- Work to be completed:
Output the full listing below exactly; the images stay out.

- Exercise input:
*****
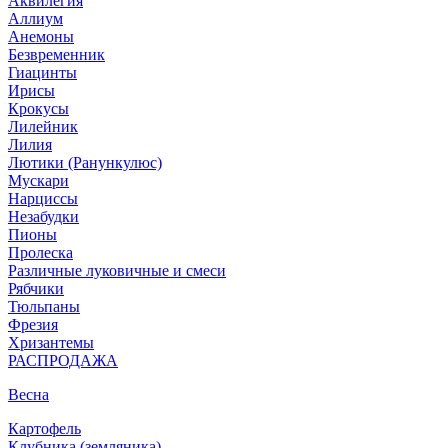
Аквилегия
Аллиум
Анемоны
Безвременник
Гиацинты
Ирисы
Крокусы
Лилейник
Лилия
Лютики (Ранункулюс)
Мускари
Нарцисcы
Незабудки
Пионы
Пролеска
Различные луковичные и смеси
Рябчики
Тюльпаны
Фрезия
Хризантемы
РАСПРОДАЖА
Весна
Картофель
Клубника (земляника)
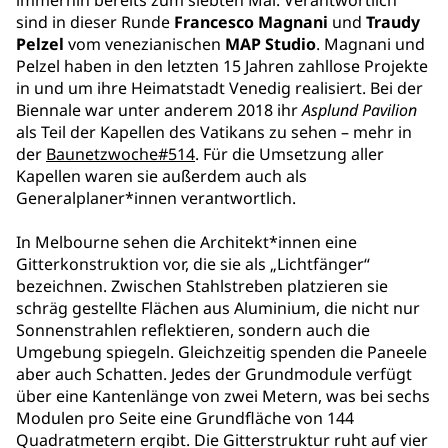
immerhin bereits zum siebten Mal. Verantwortlich
sind in dieser Runde
Francesco Magnani
und
Traudy
Pelzel
vom venezianischen
MAP Studio
. Magnani und
Pelzel haben in den letzten 15 Jahren zahllose Projekte
in und um ihre Heimatstadt Venedig realisiert. Bei der
Biennale war unter anderem 2018 ihr
Asplund Pavilion
als Teil der Kapellen des Vatikans zu sehen – mehr in
der
Baunetzwoche#514
. Für die Umsetzung aller
Kapellen waren sie außerdem auch als
Generalplaner*innen verantwortlich.
In Melbourne sehen die Architekt*innen eine
Gitterkonstruktion vor, die sie als „Lichtfänger“
bezeichnen. Zwischen Stahlstreben platzieren sie
schräg gestellte Flächen aus Aluminium, die nicht nur
Sonnenstrahlen reflektieren, sondern auch die
Umgebung spiegeln. Gleichzeitig spenden die Paneele
aber auch Schatten. Jedes der Grundmodule verfügt
über eine Kantenlänge von zwei Metern, was bei sechs
Modulen pro Seite eine Grundfläche von 144
Quadratmetern ergibt. Die Gitterstruktur ruht auf vier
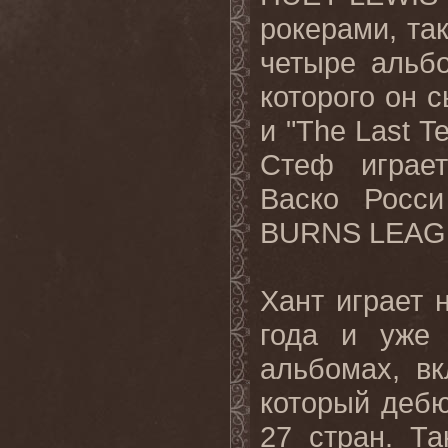
рокерами, та
четыре альбо
которого он с
и "The Last T
Стеф играет
Васко Росс
BURNS LEAG
Хант играет
года и уже 
альбомах, вк
который дебю
27 стран. Т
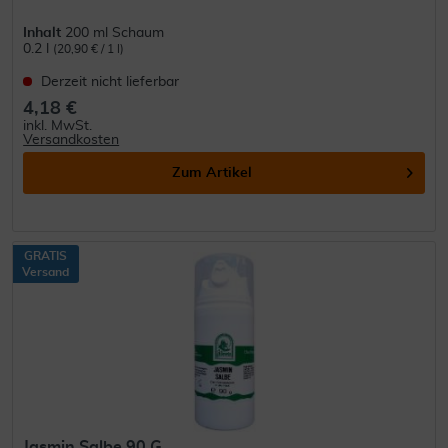
Inhalt
200 ml Schaum
0.2 l
(20,90 € / 1 l)
Derzeit nicht lieferbar
4,18 €
inkl. MwSt.
Versandkosten
Zum Artikel
GRATIS
Versand
Jasmin Salbe 90 G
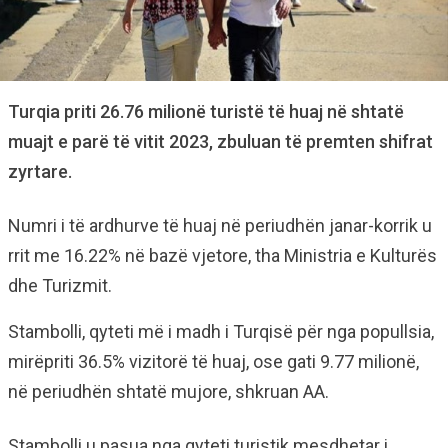
Turqia priti 26.76 milionë turistë të huaj në shtatë
muajt e parë të vitit 2023, zbuluan të premten shifrat
zyrtare.
Numri i të ardhurve të huaj në periudhën janar-korrik u
rrit me 16.22% në bazë vjetore, tha Ministria e Kulturës
dhe Turizmit.
Stambolli, qyteti më i madh i Turqisë për nga popullsia,
mirëpriti 36.5% vizitorë të huaj, ose gati 9.77 milionë,
në periudhën shtatë mujore, shkruan AA.
Stambolli u pasua nga qyteti turistik mesdhetar i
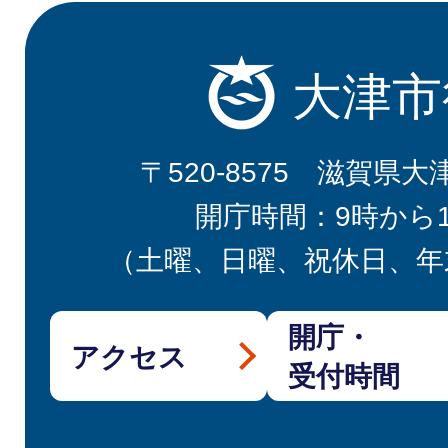
大津市
〒520-8575 滋賀県大
開庁時間：9時から
（土曜、日曜、祝休日、年
開庁・
アクセス
受付時間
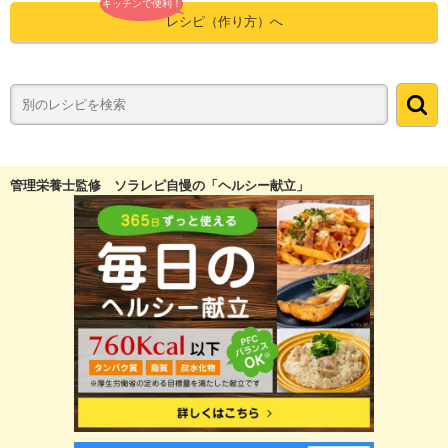
キッチンで便利！
レシピ（作り方）へ
管理栄養士監修 ソラレピ自慢の「ヘルシー献立」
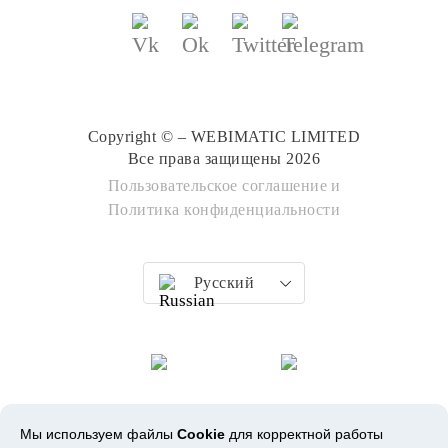
Copyright © – WEBIMATIC LIMITED
Все права защищены 2026
Пользовательское соглашение
и
Политика конфиденциальности
Русский
Мы используем файлы
Cookie
для корректной работы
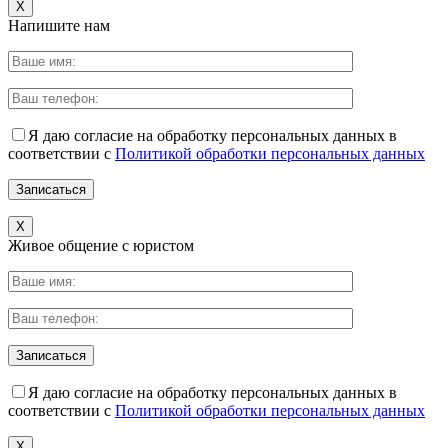
X
Напишите нам
Я даю согласие на обработку персональных данных в
соответствии с
Политикой обработки персональных данных
X
Живое общение с юристом
Я даю согласие на обработку персональных данных в
соответствии с
Политикой обработки персональных данных
X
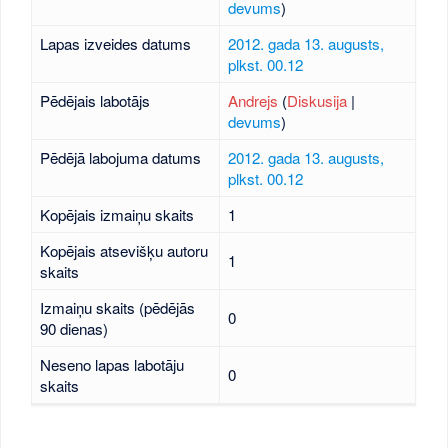
devums
)
Lapas izveides datums
2012. gada 13. augusts,
plkst. 00.12
Pēdējais labotājs
Andrejs
(
Diskusija
|
devums
)
Pēdējā labojuma datums
2012. gada 13. augusts,
plkst. 00.12
Kopējais izmaiņu skaits
1
Kopējais atsevišķu autoru
1
skaits
Izmaiņu skaits (pēdējās
0
90 dienas)
Neseno lapas labotāju
0
skaits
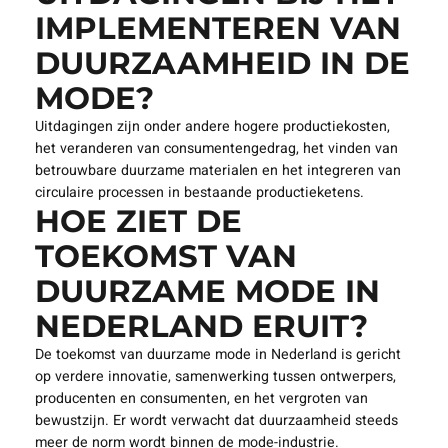
IMPLEMENTEREN VAN
DUURZAAMHEID IN DE
MODE?
Uitdagingen zijn onder andere hogere productiekosten,
het veranderen van consumentengedrag, het vinden van
betrouwbare duurzame materialen en het integreren van
circulaire processen in bestaande productieketens.
HOE ZIET DE
TOEKOMST VAN
DUURZAME MODE IN
NEDERLAND ERUIT?
De toekomst van duurzame mode in Nederland is gericht
op verdere innovatie, samenwerking tussen ontwerpers,
producenten en consumenten, en het vergroten van
bewustzijn. Er wordt verwacht dat duurzaamheid steeds
meer de norm wordt binnen de mode-industrie.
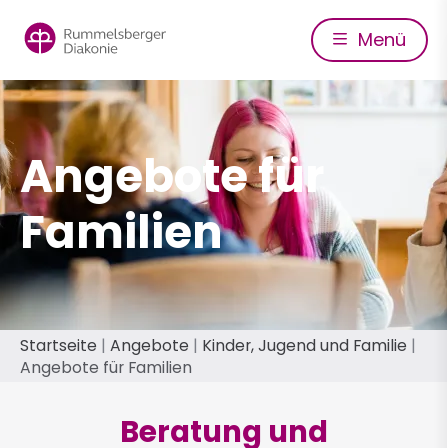
Direkt
zum
Menü
Inhalt
Angebote für
Familien
Pfadnavigation
Startseite
Angebote
Kinder, Jugend und Familie
Angebote für Familien
Beratung und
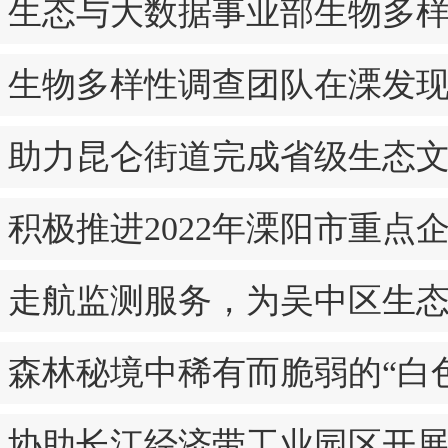
生态与大数据事业部生物多
生物多样性调查团队在溧发
助力昆仑街道完成省级生态
积极推进2022年溧阳市重点
走航监测服务，为吴中区生态
森林秘境中稀有而脆弱的“白
协助长江经济带工业园区开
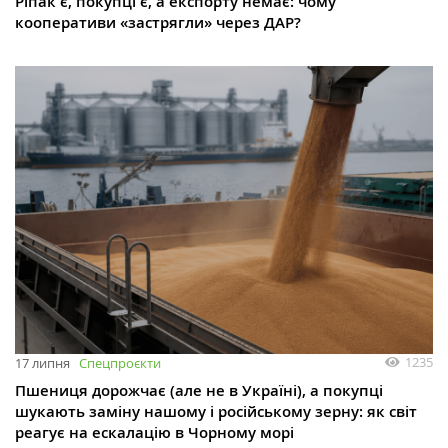
Ріпак є, покупці є, а експорту немає: чому
кооперативи «застрягли» через ДАР?
1235
17 липня
Спецпроєкти
Пшениця дорожчає (але не в Україні), а покупці
шукають заміну нашому і російському зерну: як світ
реагує на ескалацію в Чорному морі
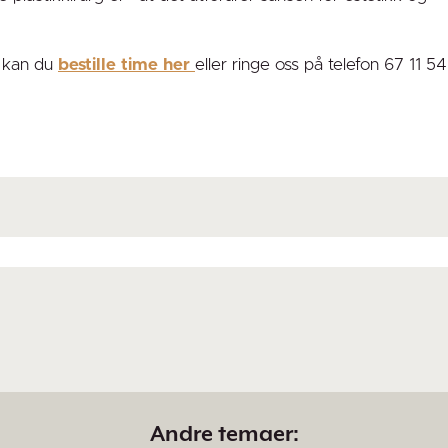
d kan du
bestille time her
eller ringe oss på telefon 67 11 5
Andre temaer:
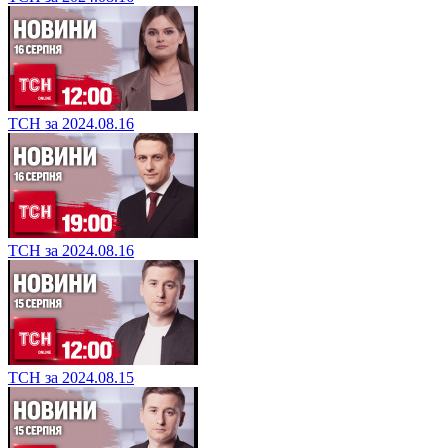
ТСН за 2024.08.16
ТСН за 2024.08.16
ТСН за 2024.08.15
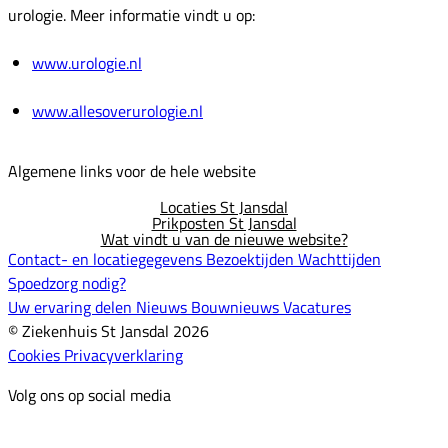
urologie. Meer informatie vindt u op:
www.urologie.nl
www.allesoverurologie.nl
Algemene links voor de hele website
Locaties St Jansdal
Prikposten St Jansdal
Wat vindt u van de nieuwe website?
Contact- en locatiegegevens
Bezoektijden
Wachttijden
Spoedzorg nodig?
Uw ervaring delen
Nieuws
Bouwnieuws
Vacatures
© Ziekenhuis St Jansdal 2026
Cookies
Privacyverklaring
Volg ons op social media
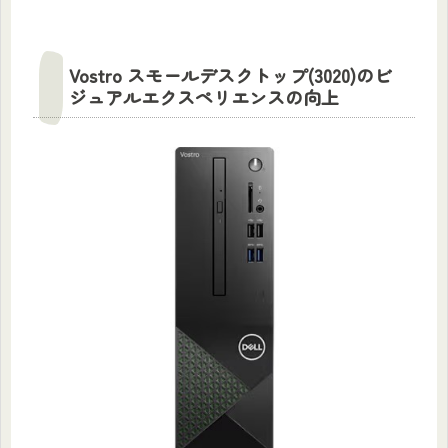
Vostro スモールデスクトップ(3020)のビ
ジュアルエクスペリエンスの向上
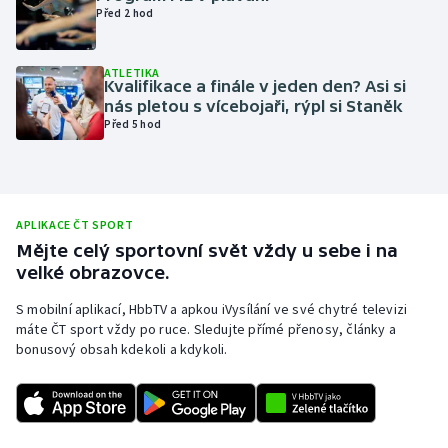
Před 2 hod
Olympijské hry
ATLETIKA
Parasport
Kvalifikace a finále v jeden den? Asi si
nás pletou s vícebojaři, rýpl si Staněk
Plavání
Před 5 hod
Plážový volejbal
Ragby
APLIKACE ČT SPORT
Mějte celý sportovní svět vždy u sebe i na
Rychlobruslení
velké obrazovce.
S mobilní aplikací, HbbTV a apkou iVysílání ve své chytré televizi
Rychlostní kanoistika
máte ČT sport vždy po ruce. Sledujte přímé přenosy, články a
bonusový obsah kdekoli a kdykoli.
Short track
Sportovní střelba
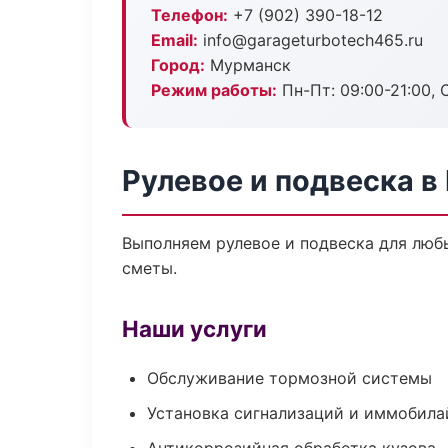
Телефон:
+7 (902) 390-18-12
Email:
info@garageturbotech465.ru
Город:
Мурманск
Режим работы:
Пн-Пт: 09:00-21:00, С
Рулевое и подвеска 
Выполняем рулевое и подвеска для люб
сметы.
Наши услуги
Обслуживание тормозной системы
Установка сигнализаций и иммобила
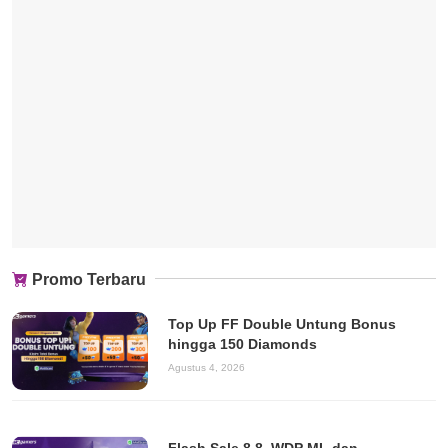
Promo Terbaru
Top Up FF Double Untung Bonus
hingga 150 Diamonds
Agustus 4, 2026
*****
- Task response:
Аквилегия
Аллиум
Анемоны
Безвременник
Гиацинты
Ирисы
Крокусы
Лилейник
Лилия
Лютики (Ранункулюс)
Мускари
Нарцисcы
Незабудки
Пионы
Пролеска
Различные луковичные и смеси
Рябчики
Тюльпаны
Фрезия
Хризантемы
РАСПРОДАЖА
Весна
Картофель
Клубника (земляника)
immerhin bereits zum siebten Mal. Verantwortlich
sind in dieser Runde
Francesco Magnani
und
Traudy
Pelzel
vom venezianischen
MAP Studio
. Magnani und
Pelzel haben in den letzten 15 Jahren zahllose Projekte
in und um ihre Heimatstadt Venedig realisiert. Bei der
Biennale war unter anderem 2018 ihr
Asplund Pavilion
als Teil der Kapellen des Vatikans zu sehen – mehr in
der
Baunetzwoche#514
. Für die Umsetzung aller
Kapellen waren sie außerdem auch als
Generalplaner*innen verantwortlich.
In Melbourne sehen die Architekt*innen eine
Gitterkonstruktion vor, die sie als „Lichtfänger“
bezeichnen. Zwischen Stahlstreben platzieren sie
schräg gestellte Flächen aus Aluminium, die nicht nur
Sonnenstrahlen reflektieren, sondern auch die
Umgebung spiegeln. Gleichzeitig spenden die Paneele
aber auch Schatten. Jedes der Grundmodule verfügt
über eine Kantenlänge von zwei Metern, was bei sechs
Modulen pro Seite eine Grundfläche von 144
Quadratmetern ergibt. Die Gitterstruktur ruht auf vier
рокерами, та
четыре альбо
которого он с
и "The Last T
Стеф играет
Васко Росс
BURNS LEAG
Хант играет
года и уже 
альбомах, вк
который дебю
27 стран. Т
Inhalt
200 ml Schaum
0.2 l
(20,90 € / 1 l)
Derzeit nicht lieferbar
4,18 €
inkl. MwSt.
Versandkosten
Zum Artikel
GRATIS
Versand
Jasmin Salbe 90 G
Turqia priti 26.76 milionë turistë të huaj në shtatë
muajt e parë të vitit 2023, zbuluan të premten shifrat
zyrtare.
Numri i të ardhurve të huaj në periudhën janar-korrik u
rrit me 16.22% në bazë vjetore, tha Ministria e Kulturës
dhe Turizmit.
Stambolli, qyteti më i madh i Turqisë për nga popullsia,
mirëpriti 36.5% vizitorë të huaj, ose gati 9.77 milionë,
në periudhën shtatë mujore, shkruan AA.
Stambolli u pasua nga qyteti turistik mesdhetar i
大津市
〒520-8575 滋賀県大
開庁時間：9時から
（土曜、日曜、祝休日、年
開庁・
アクセス
受付時間
キッチンで便利！
レシピ（作り方）へ
管理栄養士監修 ソラレピ自慢の「ヘルシー献立」
Copyright © – WEBIMATIC LIMITED
Все права защищены 2026
Пользовательское соглашение
и
Политика конфиденциальности
Русский
Мы используем файлы
Cookie
для корректной работы
X
Напишите нам
Я даю согласие на обработку персональных данных в
соответствии с
Политикой обработки персональных данных
X
Живое общение с юристом
Я даю согласие на обработку персональных данных в
соответствии с
Политикой обработки персональных данных
X
devums
)
Lapas izveides datums
2012. gada 13. augusts,
plkst. 00.12
Pēdējais labotājs
Andrejs
(
Diskusija
|
devums
)
Pēdējā labojuma datums
2012. gada 13. augusts,
plkst. 00.12
Kopējais izmaiņu skaits
1
Kopējais atsevišķu autoru
1
skaits
Izmaiņu skaits (pēdējās
0
90 dienas)
Neseno lapas labotāju
0
skaits
IMPLEMENTEREN VAN
DUURZAAMHEID IN DE
MODE?
Uitdagingen zijn onder andere hogere productiekosten,
het veranderen van consumentengedrag, het vinden van
betrouwbare duurzame materialen en het integreren van
circulaire processen in bestaande productieketens.
HOE ZIET DE
TOEKOMST VAN
DUURZAME MODE IN
NEDERLAND ERUIT?
De toekomst van duurzame mode in Nederland is gericht
op verdere innovatie, samenwerking tussen ontwerpers,
producenten en consumenten, en het vergroten van
bewustzijn. Er wordt verwacht dat duurzaamheid steeds
meer de norm wordt binnen de mode-industrie.
Direkt
zum
Menü
Inhalt
Angebote für
Familien
Pfadnavigation
Startseite
Angebote
Kinder, Jugend und Familie
Angebote für Familien
Beratung und
生态与大数据事业部生物多
生物多样性调查团队在溧发
助力昆仑街道完成省级生态
积极推进2022年溧阳市重点
走航监测服务，为吴中区生态
森林秘境中稀有而脆弱的“白
协助长江经济带工业园区开
Ріпак є, покупці є, а експорту немає: чому
кооперативи «застрягли» через ДАР?
1235
17 липня
Спецпроєкти
Пшениця дорожчає (але не в Україні), а покупці
шукають заміну нашому і російському зерну: як світ
реагує на ескалацію в Чорному морі
d kan du
bestille time her
eller ringe oss på telefon 67 11 5
Andre temaer:
ТСН за 2024.08.16
ТСН за 2024.08.16
ТСН за 2024.08.15
urologie. Meer informatie vindt u op:
www.urologie.nl
www.allesoverurologie.nl
Algemene links voor de hele website
Locaties St Jansdal
Prikposten St Jansdal
Wat vindt u van de nieuwe website?
Contact- en locatiegegevens
Bezoektijden
Wachttijden
Spoedzorg nodig?
Uw ervaring delen
Nieuws
Bouwnieuws
Vacatures
© Ziekenhuis St Jansdal 2026
Cookies
Privacyverklaring
Volg ons op social media
Vostro スモールデスクトップ(3020)のビ
ジュアルエクスペリエンスの向上
Před 2 hod
Olympijské hry
ATLETIKA
Parasport
Kvalifikace a finále v jeden den? Asi si
nás pletou s vícebojaři, rýpl si Staněk
Plavání
Před 5 hod
Plážový volejbal
Ragby
APLIKACE ČT SPORT
Mějte celý sportovní svět vždy u sebe i na
Rychlobruslení
velké obrazovce.
S mobilní aplikací, HbbTV a apkou iVysílání ve své chytré televizi
Rychlostní kanoistika
máte ČT sport vždy po ruce. Sledujte přímé přenosy, články a
bonusový obsah kdekoli a kdykoli.
Short track
Sportovní střelba
Телефон:
+7 (902) 390-18-12
Email:
info@garageturbotech465.ru
Город:
Мурманск
Режим работы:
Пн-Пт: 09:00-21:00, С
Рулевое и подвеска 
Выполняем рулевое и подвеска для люб
сметы.
Наши услуги
Обслуживание тормозной системы
Установка сигнализаций и иммобила
Promo Terbaru
Top Up FF Double Untung Bonus
hingga 150 Diamonds
Agustus 4, 2026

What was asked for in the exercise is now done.